### WHAT YOU ARE ASKED TO DO
Reproduce all the entries, matching the original word for word.

Extracted page text data
[Start of section]

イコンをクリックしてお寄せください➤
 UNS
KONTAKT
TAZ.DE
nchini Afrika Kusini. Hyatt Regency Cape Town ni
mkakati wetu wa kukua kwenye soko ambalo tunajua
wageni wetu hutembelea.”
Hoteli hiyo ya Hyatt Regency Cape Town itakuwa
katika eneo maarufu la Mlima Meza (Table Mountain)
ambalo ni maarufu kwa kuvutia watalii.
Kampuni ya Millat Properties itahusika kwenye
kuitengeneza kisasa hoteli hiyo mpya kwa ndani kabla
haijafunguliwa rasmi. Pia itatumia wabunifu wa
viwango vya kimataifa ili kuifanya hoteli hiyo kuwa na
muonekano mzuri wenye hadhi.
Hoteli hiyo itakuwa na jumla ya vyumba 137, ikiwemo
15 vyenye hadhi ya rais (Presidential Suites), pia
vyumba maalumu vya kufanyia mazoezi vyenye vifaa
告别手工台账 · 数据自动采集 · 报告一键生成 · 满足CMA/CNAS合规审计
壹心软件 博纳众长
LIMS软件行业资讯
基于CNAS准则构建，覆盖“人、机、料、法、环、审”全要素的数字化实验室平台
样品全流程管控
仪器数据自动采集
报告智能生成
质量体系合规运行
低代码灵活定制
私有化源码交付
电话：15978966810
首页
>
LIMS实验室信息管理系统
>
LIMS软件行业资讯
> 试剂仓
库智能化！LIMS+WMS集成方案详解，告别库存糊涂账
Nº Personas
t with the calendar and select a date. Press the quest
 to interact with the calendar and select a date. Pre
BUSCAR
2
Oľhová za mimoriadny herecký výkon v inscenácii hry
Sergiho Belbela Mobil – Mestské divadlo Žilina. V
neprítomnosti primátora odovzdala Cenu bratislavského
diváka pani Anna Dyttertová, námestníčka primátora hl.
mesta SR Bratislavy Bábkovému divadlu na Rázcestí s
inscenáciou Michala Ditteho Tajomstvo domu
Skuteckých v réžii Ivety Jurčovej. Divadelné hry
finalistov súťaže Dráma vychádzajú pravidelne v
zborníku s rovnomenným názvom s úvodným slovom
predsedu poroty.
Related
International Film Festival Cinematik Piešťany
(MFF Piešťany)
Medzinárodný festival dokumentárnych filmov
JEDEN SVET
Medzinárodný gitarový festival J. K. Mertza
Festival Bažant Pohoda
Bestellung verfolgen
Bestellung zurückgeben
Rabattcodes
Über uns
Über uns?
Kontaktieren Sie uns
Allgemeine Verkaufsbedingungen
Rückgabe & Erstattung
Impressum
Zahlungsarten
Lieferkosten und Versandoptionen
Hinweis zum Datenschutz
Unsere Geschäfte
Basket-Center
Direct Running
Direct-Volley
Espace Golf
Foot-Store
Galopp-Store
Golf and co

[End of section]

### EXERCISE OUTPUT
イコンをクリックしてお寄せください➤
 UNS
KONTAKT
TAZ.DE
nchini Afrika Kusini. Hyatt Regency Cape Town ni
mkakati wetu wa kukua kwenye soko ambalo tunajua
wageni wetu hutembelea.”
Hoteli hiyo ya Hyatt Regency Cape Town itakuwa
katika eneo maarufu la Mlima Meza (Table Mountain)
ambalo ni maarufu kwa kuvutia watalii.
Kampuni ya Millat Properties itahusika kwenye
kuitengeneza kisasa hoteli hiyo mpya kwa ndani kabla
haijafunguliwa rasmi. Pia itatumia wabunifu wa
viwango vya kimataifa ili kuifanya hoteli hiyo kuwa na
muonekano mzuri wenye hadhi.
Hoteli hiyo itakuwa na jumla ya vyumba 137, ikiwemo
15 vyenye hadhi ya rais (Presidential Suites), pia
vyumba maalumu vya kufanyia mazoezi vyenye vifaa
告别手工台账 · 数据自动采集 · 报告一键生成 · 满足CMA/CNAS合规审计
壹心软件 博纳众长
LIMS软件行业资讯
基于CNAS准则构建，覆盖“人、机、料、法、环、审”全要素的数字化实验室平台
样品全流程管控
仪器数据自动采集
报告智能生成
质量体系合规运行
低代码灵活定制
私有化源码交付
电话：15978966810
首页
>
LIMS实验室信息管理系统
>
LIMS软件行业资讯
> 试剂仓
库智能化！LIMS+WMS集成方案详解，告别库存糊涂账
Nº Personas
t with the calendar and select a date. Press the quest
 to interact with the calendar and select a date. Pre
BUSCAR
2
Oľhová za mimoriadny herecký výkon v inscenácii hry
Sergiho Belbela Mobil – Mestské divadlo Žilina. V
neprítomnosti primátora odovzdala Cenu bratislavského
diváka pani Anna Dyttertová, námestníčka primátora hl.
mesta SR Bratislavy Bábkovému divadlu na Rázcestí s
inscenáciou Michala Ditteho Tajomstvo domu
Skuteckých v réžii Ivety Jurčovej. Divadelné hry
finalistov súťaže Dráma vychádzajú pravidelne v
zborníku s rovnomenným názvom s úvodným slovom
predsedu poroty.
Related
International Film Festival Cinematik Piešťany
(MFF Piešťany)
Medzinárodný festival dokumentárnych filmov
JEDEN SVET
Medzinárodný gitarový festival J. K. Mertza
Festival Bažant Pohoda
Bestellung verfolgen
Bestellung zurückgeben
Rabattcodes
Über uns
Über uns?
Kontaktieren Sie uns
Allgemeine Verkaufsbedingungen
Rückgabe & Erstattung
Impressum
Zahlungsarten
Lieferkosten und Versandoptionen
Hinweis zum Datenschutz
Unsere Geschäfte
Basket-Center
Direct Running
Direct-Volley
Espace Golf
Foot-Store
Galopp-Store
Golf and co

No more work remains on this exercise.